仕事「だけ」はできる男の悲喜劇 ~ドラマ「婚活探偵」~
ハードボイルドを貫けない時代
テレビ東京制作、向井理・成海璃子出演のドラマ、「婚活探偵」。現在、U-NEXTで観ることができます。
主人公の黒崎は私立探偵。見た目と私生活はいかにも昭和のハードボイルド。革のジャケットにティアドロップサングラス。煙草とウィスキーを愛する男。
だけど現実は、探偵の仕事は主に浮気調査。張り込みの際には、全身黒ずくめの格好が街の風景に溶け込めず目立ちすぎています。

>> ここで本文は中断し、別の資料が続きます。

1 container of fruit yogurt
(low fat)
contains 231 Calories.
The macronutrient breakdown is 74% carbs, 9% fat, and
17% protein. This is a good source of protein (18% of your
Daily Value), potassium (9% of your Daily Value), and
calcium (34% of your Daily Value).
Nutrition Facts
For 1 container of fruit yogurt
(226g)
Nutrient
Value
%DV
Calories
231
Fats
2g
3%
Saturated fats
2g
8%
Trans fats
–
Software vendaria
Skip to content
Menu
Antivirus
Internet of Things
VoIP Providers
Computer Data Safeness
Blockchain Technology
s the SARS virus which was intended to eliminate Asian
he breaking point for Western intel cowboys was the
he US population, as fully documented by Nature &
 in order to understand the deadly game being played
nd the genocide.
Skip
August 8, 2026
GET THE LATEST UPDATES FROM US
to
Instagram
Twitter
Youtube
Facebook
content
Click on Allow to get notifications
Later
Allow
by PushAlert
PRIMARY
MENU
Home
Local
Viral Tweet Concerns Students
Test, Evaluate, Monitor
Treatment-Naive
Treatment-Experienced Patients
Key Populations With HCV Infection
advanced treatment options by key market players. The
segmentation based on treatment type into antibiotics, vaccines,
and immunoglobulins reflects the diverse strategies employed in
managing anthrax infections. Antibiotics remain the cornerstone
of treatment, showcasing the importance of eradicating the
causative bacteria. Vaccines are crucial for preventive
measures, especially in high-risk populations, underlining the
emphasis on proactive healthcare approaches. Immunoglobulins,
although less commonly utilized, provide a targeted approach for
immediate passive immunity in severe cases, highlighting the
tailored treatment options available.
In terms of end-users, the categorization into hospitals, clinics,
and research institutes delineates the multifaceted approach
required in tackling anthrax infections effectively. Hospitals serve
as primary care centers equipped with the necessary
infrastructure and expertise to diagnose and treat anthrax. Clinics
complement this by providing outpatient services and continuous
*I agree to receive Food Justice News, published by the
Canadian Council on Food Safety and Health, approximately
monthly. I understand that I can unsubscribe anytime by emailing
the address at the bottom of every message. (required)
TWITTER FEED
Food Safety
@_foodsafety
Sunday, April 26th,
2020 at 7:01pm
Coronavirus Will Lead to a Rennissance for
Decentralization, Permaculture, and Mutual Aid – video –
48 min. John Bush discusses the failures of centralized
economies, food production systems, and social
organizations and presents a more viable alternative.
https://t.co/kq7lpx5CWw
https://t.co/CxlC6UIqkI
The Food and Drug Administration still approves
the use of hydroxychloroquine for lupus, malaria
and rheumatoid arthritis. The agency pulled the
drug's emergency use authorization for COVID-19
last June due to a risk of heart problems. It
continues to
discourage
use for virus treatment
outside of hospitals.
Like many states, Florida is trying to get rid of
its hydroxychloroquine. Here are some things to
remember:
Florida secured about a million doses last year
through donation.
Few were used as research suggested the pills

年齢も40を過ぎて、孤独を愛するハードボイルドな生き方に迷いが生じた黒崎。意を決して結婚相談所に入会しますが、カウンセラーの診断の結果、黒崎の婚活能力は100点満点中16点!
洞察力が優れていても異性の心は読めず
ハードボイルドの主人公というのはたいてい、女性に対しては上から目線で決めつけるように発言し、最初は反発を買うけど、ピンチの時に助けたのがきっかけで相手は自分の虜!みたいなご都合主義でモテモテです。
だけどこの黒崎は、女性に対してはひどく緊張し、目線が定まらずまともに話ができません。こういうところは実に令和風。現代のハードボイルドは男社会でしか通用しない内向きな生き方なのでしょう。
それなのにお見合いは組めるらしい。そこはやはり、見た目は悪くないからなのか…。
何の参考にもならないが笑える
このドラマ、婚活の参考にはなりません。断言できます。共感できる部分もほとんど無いです。単に笑えます。そこがテレビ東京らしいと言うべきか。
「探偵」とありますがミステリの要素もあまりありません。だけど予定調和を微妙にはずしてくるオチはなかなか悪くないです。
泣けるシーンも特に無かったです。お勧めのポイントなんて単に「笑える」というだけです。だけどそれでも良いと思います。
婚活の体験談をもとにしたお話とか今や数多くありますけど、生々しすぎて、自分の記憶と重ねて「婚活疲れ」の痛みを思い出すのはあまり健全では無いような気がします。
こういうリアリティの無いコメディで、「婚活」なんてものを無責任に笑ってしまう方がよほど、心と身体の健康に良いのではないでしょうか。婚活や恋愛の辛い記憶など、一通り笑った後で、置いて行きましょう。